Dr. Johannes Breuer rät grundsätzlich von dem Entgegnen auf der emotionalen Ebene ab, da dies zu verhärteten Fronten führen könne und schlägt stattdessen vor, sich mit logischen Inkonsistenzen, Argumentationsstrukturen, Denkmustern und allgemein der rhetorischen Logik auseinander zu setzen und die Trolle schlichtweg anhand der Haltbarkeit derer Argumente zu überführen und somit die Angriffsfläche zu nehmen. Doch dies sei nicht immer die richtige Strategie. Trolle haben eben genau aufgrund ihrer Handlungen viel Erfahrung mit schlagfertigen Antworten und somit könne auch das bloße Missachten des Kommentars, also „Do not feed the trolls“ große Wirkung zeigen.

Einen anderen Lösungsweg sieht Yassin Musharbash im subtilen und sachlichen Antworten auf Hass-Postings, die zu teilweise völlig überraschten Reaktionen der Trolle führen. Diesen wäre nicht bewusst, dass es immer noch wahrhaftige Menschen sind, die sie mit ihren Verleumdungen treffen. Bei untergriffigen oder stark beleidigenden Kommentaren sollte man das jeweilige Community-Management der Plattform zwecks Löschung des Kommentars und Sperre des Profils informieren oder einen Rechtsbeistand zu Rate ziehen, empfiehlt Musharbash.

 

Prognosen

Wird die Anzahl der Trolle in den kommenden Jahren wachsen?

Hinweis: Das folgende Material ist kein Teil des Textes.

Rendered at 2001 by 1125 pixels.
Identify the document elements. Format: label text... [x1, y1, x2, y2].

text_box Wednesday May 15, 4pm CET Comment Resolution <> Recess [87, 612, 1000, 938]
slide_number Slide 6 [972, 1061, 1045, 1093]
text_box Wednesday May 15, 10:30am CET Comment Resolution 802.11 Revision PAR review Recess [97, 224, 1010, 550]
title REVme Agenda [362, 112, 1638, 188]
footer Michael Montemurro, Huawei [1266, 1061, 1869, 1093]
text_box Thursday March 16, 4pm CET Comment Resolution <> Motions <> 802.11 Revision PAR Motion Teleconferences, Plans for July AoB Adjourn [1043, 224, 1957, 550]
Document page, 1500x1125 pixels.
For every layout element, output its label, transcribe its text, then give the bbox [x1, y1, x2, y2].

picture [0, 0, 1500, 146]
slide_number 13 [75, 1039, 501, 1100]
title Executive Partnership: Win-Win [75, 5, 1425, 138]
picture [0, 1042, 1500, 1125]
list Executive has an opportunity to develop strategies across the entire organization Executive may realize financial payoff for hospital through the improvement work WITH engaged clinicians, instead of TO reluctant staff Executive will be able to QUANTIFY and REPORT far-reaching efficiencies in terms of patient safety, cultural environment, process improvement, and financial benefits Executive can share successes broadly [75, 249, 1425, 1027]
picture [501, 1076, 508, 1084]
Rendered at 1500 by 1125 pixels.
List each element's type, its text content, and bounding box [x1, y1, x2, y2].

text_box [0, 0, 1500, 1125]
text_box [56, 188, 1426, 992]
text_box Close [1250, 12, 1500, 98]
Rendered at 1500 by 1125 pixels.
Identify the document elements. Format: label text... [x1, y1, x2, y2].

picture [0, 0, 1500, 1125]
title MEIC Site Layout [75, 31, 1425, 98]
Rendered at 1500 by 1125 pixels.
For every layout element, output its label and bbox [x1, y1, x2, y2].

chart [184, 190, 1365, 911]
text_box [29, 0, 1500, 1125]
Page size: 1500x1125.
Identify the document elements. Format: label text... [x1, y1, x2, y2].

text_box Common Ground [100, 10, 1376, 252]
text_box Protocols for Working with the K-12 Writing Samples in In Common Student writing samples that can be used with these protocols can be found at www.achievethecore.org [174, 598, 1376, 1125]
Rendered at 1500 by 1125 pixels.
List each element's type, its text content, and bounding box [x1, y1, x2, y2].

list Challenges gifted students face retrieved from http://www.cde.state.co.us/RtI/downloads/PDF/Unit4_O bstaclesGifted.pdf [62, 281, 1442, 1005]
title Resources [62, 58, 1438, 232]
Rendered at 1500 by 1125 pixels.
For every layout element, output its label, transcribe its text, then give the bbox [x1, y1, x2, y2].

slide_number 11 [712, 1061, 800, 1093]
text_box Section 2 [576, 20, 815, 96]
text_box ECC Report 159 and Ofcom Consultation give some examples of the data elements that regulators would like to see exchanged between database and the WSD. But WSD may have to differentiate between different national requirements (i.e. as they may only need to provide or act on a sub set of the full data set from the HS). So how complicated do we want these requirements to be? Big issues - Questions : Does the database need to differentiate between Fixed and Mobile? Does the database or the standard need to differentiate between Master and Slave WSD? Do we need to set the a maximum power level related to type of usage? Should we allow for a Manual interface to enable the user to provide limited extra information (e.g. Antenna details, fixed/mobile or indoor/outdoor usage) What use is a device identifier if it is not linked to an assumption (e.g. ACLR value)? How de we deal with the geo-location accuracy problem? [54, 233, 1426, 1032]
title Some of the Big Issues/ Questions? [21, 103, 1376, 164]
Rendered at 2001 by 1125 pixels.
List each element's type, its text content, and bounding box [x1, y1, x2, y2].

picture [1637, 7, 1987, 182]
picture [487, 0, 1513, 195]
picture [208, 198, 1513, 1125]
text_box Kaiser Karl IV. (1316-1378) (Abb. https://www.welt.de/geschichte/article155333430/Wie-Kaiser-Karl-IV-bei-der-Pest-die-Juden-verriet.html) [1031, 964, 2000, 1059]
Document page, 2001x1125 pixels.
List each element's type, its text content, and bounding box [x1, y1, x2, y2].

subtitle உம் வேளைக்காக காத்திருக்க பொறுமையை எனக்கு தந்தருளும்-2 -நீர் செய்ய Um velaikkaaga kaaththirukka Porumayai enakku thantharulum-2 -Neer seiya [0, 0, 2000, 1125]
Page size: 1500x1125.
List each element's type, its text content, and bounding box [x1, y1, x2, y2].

Breuer spricht im Hinblick auf die Anzahl der Trolle von einem natürlichen Auf und Ab, je nach Agenda-Setting der Medien und der Menge der Aufhänger-Themen, die zu unterschiedlichen Auffassungen und somit Auseinandersetzungen führen können. Die zunehmende Polarisierung im politischen Bereich ist deshalb ein Grund zur Annahme, dass Trolle in den nächsten Jahren auf jeden Fall nicht verschwinden werden.

Allerdings könnten durch neue Entwicklungen im technischen Bereich, vielleicht durch noch ausgefeiltere Algorithmen, Kommentare vorab herausgefiltert und gelöscht werden und somit das Trolling zumindest online abnehmen.